The same partial-lap testing practice is done with or without a new invention like DAS; drivers are routinely instructed to go hard in certain portions of a track where engineers want to receive performance feedback, and tell the driver to lift or coast elsewhere to skew the car’s unbridled capabilities in front of their rivals.

With the DAS data in hand and the laps stitched together for review, a simple compare-and-contrast of the speed differences on the straights has given Mercedes a clear view of its value which will be revealed during the opening F1 race weekend of the season March 13-15 in Melbourne, Australia.

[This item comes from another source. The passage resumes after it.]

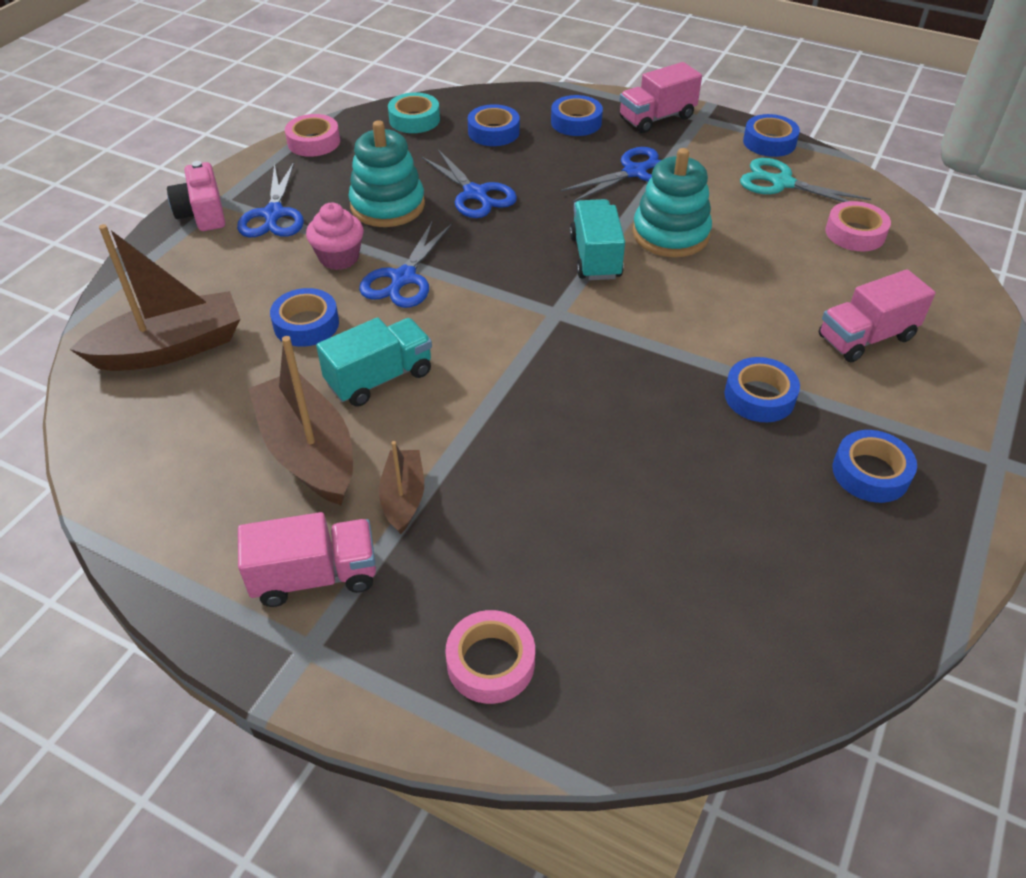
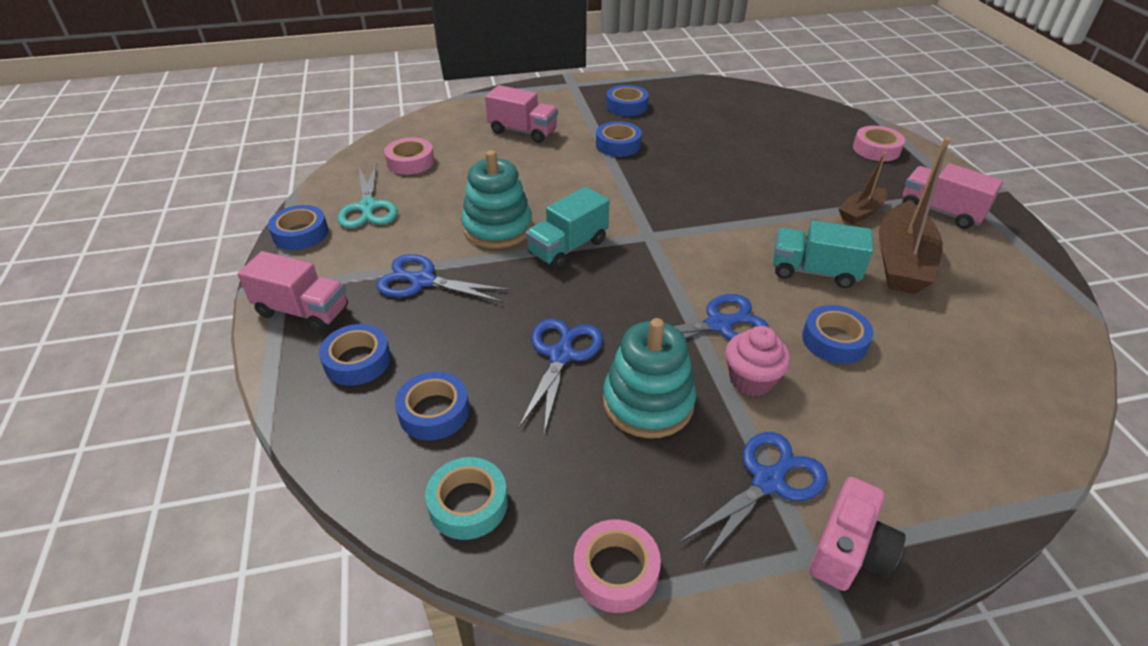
camera: 130 degrees left, 5 degrees down
brown boat [70,224,240,371] -> none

“With DAS working, the only front rolling resistance you're going to have is just the rubber on the road and the grease in the wheel bearings,” Hampson explains. “In fact, they'll be able to know it by watching the tire temperatures. Whatever temperature results in the coolest, coldest tread temperature, is probably the least amount of friction. So they were watching all their temperature sensors, the thermal cameras, and seeing the different from when they don’t use [DAS] and the higher friction and higher temperatures the car generates.”

The last item of interest with DAS for now is how the system is engaged and disengaged by Hamilton and Bottas. Although the steering wheel was captured being slid fore and after, a locking mechanism would be needed to hold the wheel in place in both positions as it would be impossible to steer with accuracy if the column was allowed to slide back and forth while aiming for apexes.

“It has to positively lock in one way or the other,” Hampson says. “And the driver better remember to put it back in the right position or the toe is not going to be in the right place for the corner. Just think of the possibilities. You could have a high-speed steering setting that’s slower to prevent upsetting the car and a low-speed steering setting for the slower corners to induce quicker chassis reactions. There's just all sorts of things you could do with this.”

Hampson, who rates as one of the great minds in open-wheel racing, salutes the unsung design engineers who’ve found a creative solution to an age-old nuisance.

“There are some clever engineers somewhere in that giant building of a thousand people, whether he or she be young or old, who deserves praise for thinking outside the box and coming up with an idea, and I like it,” he says. “Because it's not actually that complicated a system, but they're all going to have to scramble to design one and get it implemented as soon as they can. So, that's a pain.

“And that's an expense and does it actually make the spectacle any better? Probably not. So it's exactly the kind of thing that owners and rules makers want to outlaw. But as an engineer and a fan of the sport, I think it's great. I wish there was more stuff like that we could do.”